When it comes to watching the Arsenal, Drayton Park’s always been about the coming and the going.
Snaking round from the western end of Gillespie Road to the junction with Holloway Road, it’s always been one of Islington’s strangest streets: as wide as Holloway Road but without the traffic, apart from on those afternoons and evenings back in the day when the Club was playing at home.
Now Drayton Park marks a line between Arsenal’s past and its present, providing the Club with its permanent address at Number 75 Highbury House. The area known in the 19th Century as Highbury Hill Park, which stretched all the way through to Hornsey Road, was actually one of the last pieces of open ground to be developed in Highbury. The original plan was to build villas and semi-detached homes, all part of the Victorian suburbanisation of Islington.
Instead, the railway revolution intervened and the Park was split in two in 1874 by the GNER’s Canonbury Spur line. As a result, Drayton Park – the road – was left broad but un-leafy: terraced houses sprang up along its eastern side but they were opposite high brick walls behind which trains rumbled into and out of the City.

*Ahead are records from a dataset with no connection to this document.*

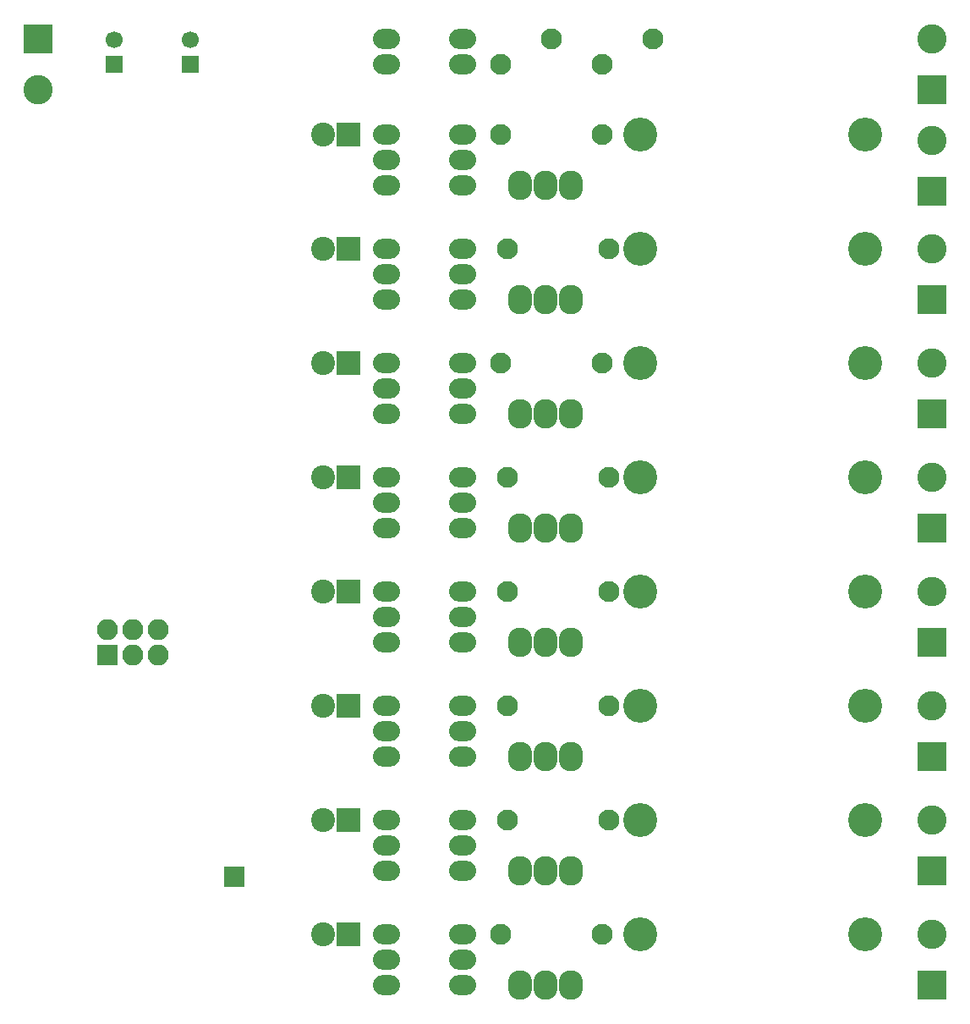
<source format=gbs>
G04 #@! TF.FileFunction,Soldermask,Bot*
%FSLAX46Y46*%
G04 Gerber Fmt 4.6, Leading zero omitted, Abs format (unit mm)*
G04 Created by KiCad (PCBNEW 4.0.5-e0-6337~49~ubuntu16.04.1) date Tue Jan 17 09:06:28 2017*
%MOMM*%
%LPD*%
G01*
G04 APERTURE LIST*
%ADD10C,0.100000*%
%ADD11R,2.940000X2.940000*%
%ADD12C,2.940000*%
%ADD13O,2.700000X2.000000*%
%ADD14O,2.432000X2.940000*%
%ADD15C,1.700000*%
%ADD16R,1.700000X1.700000*%
%ADD17C,3.400000*%
%ADD18R,2.400000X2.400000*%
%ADD19C,2.400000*%
%ADD20R,2.100000X2.100000*%
%ADD21C,2.099260*%
%ADD22O,2.100000X2.100000*%
G04 APERTURE END LIST*
D10*
D11*
X138430000Y-47625000D03*
D12*
X138430000Y-42545000D03*
D11*
X138430000Y-57785000D03*
D12*
X138430000Y-52705000D03*
D11*
X138430000Y-68580000D03*
D12*
X138430000Y-63500000D03*
D11*
X138430000Y-80010000D03*
D12*
X138430000Y-74930000D03*
D11*
X138430000Y-91440000D03*
D12*
X138430000Y-86360000D03*
D11*
X138430000Y-102870000D03*
D12*
X138430000Y-97790000D03*
D11*
X138430000Y-114300000D03*
D12*
X138430000Y-109220000D03*
D11*
X138430000Y-125730000D03*
D12*
X138430000Y-120650000D03*
D11*
X138430000Y-137160000D03*
D12*
X138430000Y-132080000D03*
D13*
X91440000Y-45085000D03*
X91440000Y-42545000D03*
X83820000Y-42545000D03*
X83820000Y-45085000D03*
X83820000Y-52070000D03*
X83820000Y-54610000D03*
X83820000Y-57150000D03*
X91440000Y-57150000D03*
X91440000Y-54610000D03*
X91440000Y-52070000D03*
X83820000Y-63500000D03*
X83820000Y-66040000D03*
X83820000Y-68580000D03*
X91440000Y-68580000D03*
X91440000Y-66040000D03*
X91440000Y-63500000D03*
X83820000Y-74930000D03*
X83820000Y-77470000D03*
X83820000Y-80010000D03*
X91440000Y-80010000D03*
X91440000Y-77470000D03*
X91440000Y-74930000D03*
X83820000Y-86360000D03*
X83820000Y-88900000D03*
X83820000Y-91440000D03*
X91440000Y-91440000D03*
X91440000Y-88900000D03*
X91440000Y-86360000D03*
X83820000Y-97790000D03*
X83820000Y-100330000D03*
X83820000Y-102870000D03*
X91440000Y-102870000D03*
X91440000Y-100330000D03*
X91440000Y-97790000D03*
X83820000Y-109220000D03*
X83820000Y-111760000D03*
X83820000Y-114300000D03*
X91440000Y-114300000D03*
X91440000Y-111760000D03*
X91440000Y-109220000D03*
X83820000Y-120650000D03*
X83820000Y-123190000D03*
X83820000Y-125730000D03*
X91440000Y-125730000D03*
X91440000Y-123190000D03*
X91440000Y-120650000D03*
X83820000Y-132080000D03*
X83820000Y-134620000D03*
X83820000Y-137160000D03*
X91440000Y-137160000D03*
X91440000Y-134620000D03*
X91440000Y-132080000D03*
D14*
X99695000Y-57150000D03*
X97155000Y-57150000D03*
X102235000Y-57150000D03*
X99695000Y-68580000D03*
X97155000Y-68580000D03*
X102235000Y-68580000D03*
X99695000Y-80010000D03*
X97155000Y-80010000D03*
X102235000Y-80010000D03*
X99695000Y-91440000D03*
X97155000Y-91440000D03*
X102235000Y-91440000D03*
X99695000Y-102870000D03*
X97155000Y-102870000D03*
X102235000Y-102870000D03*
X99695000Y-114300000D03*
X97155000Y-114300000D03*
X102235000Y-114300000D03*
X99695000Y-125730000D03*
X97155000Y-125730000D03*
X102235000Y-125730000D03*
X99695000Y-137160000D03*
X97155000Y-137160000D03*
X102235000Y-137160000D03*
D15*
X56515000Y-42585000D03*
D16*
X56515000Y-45085000D03*
D15*
X64135000Y-42585000D03*
D16*
X64135000Y-45085000D03*
D11*
X48895000Y-42545000D03*
D12*
X48895000Y-47625000D03*
D17*
X109220000Y-52070000D03*
X131720000Y-52070000D03*
X109220000Y-63500000D03*
X131720000Y-63500000D03*
X109220000Y-74930000D03*
X131720000Y-74930000D03*
X109220000Y-86360000D03*
X131720000Y-86360000D03*
X109220000Y-97790000D03*
X131720000Y-97790000D03*
X109220000Y-109220000D03*
X131720000Y-109220000D03*
X109220000Y-120650000D03*
X131720000Y-120650000D03*
X109220000Y-132080000D03*
X131720000Y-132080000D03*
D18*
X80010000Y-52070000D03*
D19*
X77470000Y-52070000D03*
D18*
X80010000Y-63500000D03*
D19*
X77470000Y-63500000D03*
D18*
X80010000Y-74930000D03*
D19*
X77470000Y-74930000D03*
D18*
X80010000Y-86360000D03*
D19*
X77470000Y-86360000D03*
D18*
X80010000Y-97790000D03*
D19*
X77470000Y-97790000D03*
D18*
X80010000Y-109220000D03*
D19*
X77470000Y-109220000D03*
D18*
X80010000Y-120650000D03*
D19*
X77470000Y-120650000D03*
D18*
X80010000Y-132080000D03*
D19*
X77470000Y-132080000D03*
D20*
X68580000Y-126365000D03*
D21*
X95249480Y-45087540D03*
X105409480Y-45087540D03*
X105410520Y-52067460D03*
X95250520Y-52067460D03*
X106045520Y-63497460D03*
X95885520Y-63497460D03*
X105410520Y-74927460D03*
X95250520Y-74927460D03*
X106045520Y-86357460D03*
X95885520Y-86357460D03*
X106045520Y-97787460D03*
X95885520Y-97787460D03*
X106045520Y-109217460D03*
X95885520Y-109217460D03*
X106045520Y-120647460D03*
X95885520Y-120647460D03*
X105410520Y-132077460D03*
X95250520Y-132077460D03*
X100329480Y-42547540D03*
X110489480Y-42547540D03*
D20*
X55880000Y-104140000D03*
D22*
X55880000Y-101600000D03*
X58420000Y-104140000D03*
X58420000Y-101600000D03*
X60960000Y-104140000D03*
X60960000Y-101600000D03*
M02*

</source>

Drayton Park station opened in 1904, carrying passengers down to Moorgate. The station was under the control of the Metropolitan Railway and, on the afternoon Arsenal played their first game at Highbury, as many as 5,000 fans were said to have used it to get to the ground. In future decades, the station enjoyed a chequered history as both a tube and overground stop. The line still carries commuters to and from work every rush hour but its days as a supporters’ destination are done: the station closes atweekends and at 10pm during the week.
During the late 50s and early 60s, Drayton Park became essential to the modern matchday. Supporters started to arrive for Arsenal games in their cars and away fans began to travel in their hundreds by motor coach. Pre-match traffic would be directed along parallel streets and round to face south along Drayton Park, five and six deep across the road and stretching all the way from the station down to the corner of Gillespie Road, ready for a slow getaway after the game. Drayton Park, for the best part of 30 years, was Arsenal’s car park.
Also part of every matchday during the 60s and 70s – for the collectors, anyway – was a visit to the musty little programme shop which sat behind unprepossessing frontage just south of Elfort Road. It’s gone now. And so have the cars when Arsenal are at home. The move from Highbury, though, has given Drayton Park a new lease on life: supporters pour off it and over the Ken Friar and Danny Fiszman bridges towards the new stadium, including away fans who drink in the old Drayton Park Hotel on the corner of Martineau Road. And, as part of the Emirates development, those houses planned back in the 19th Century have finally been built, albeit as flats which look out over the railway line and across to the Home of Football.
As well as the club offices, Drayton Park is also home now to the community department which runs from a corner unit adjacent to the Danny Fiszman Bridge. And our nearest neighbour, of course, lies just along Drayton Park: Drayton Park Primary School on the corner of Arvon Road where the Club has recently helped fund a new classroom and art studio through the Arsenal Foundation.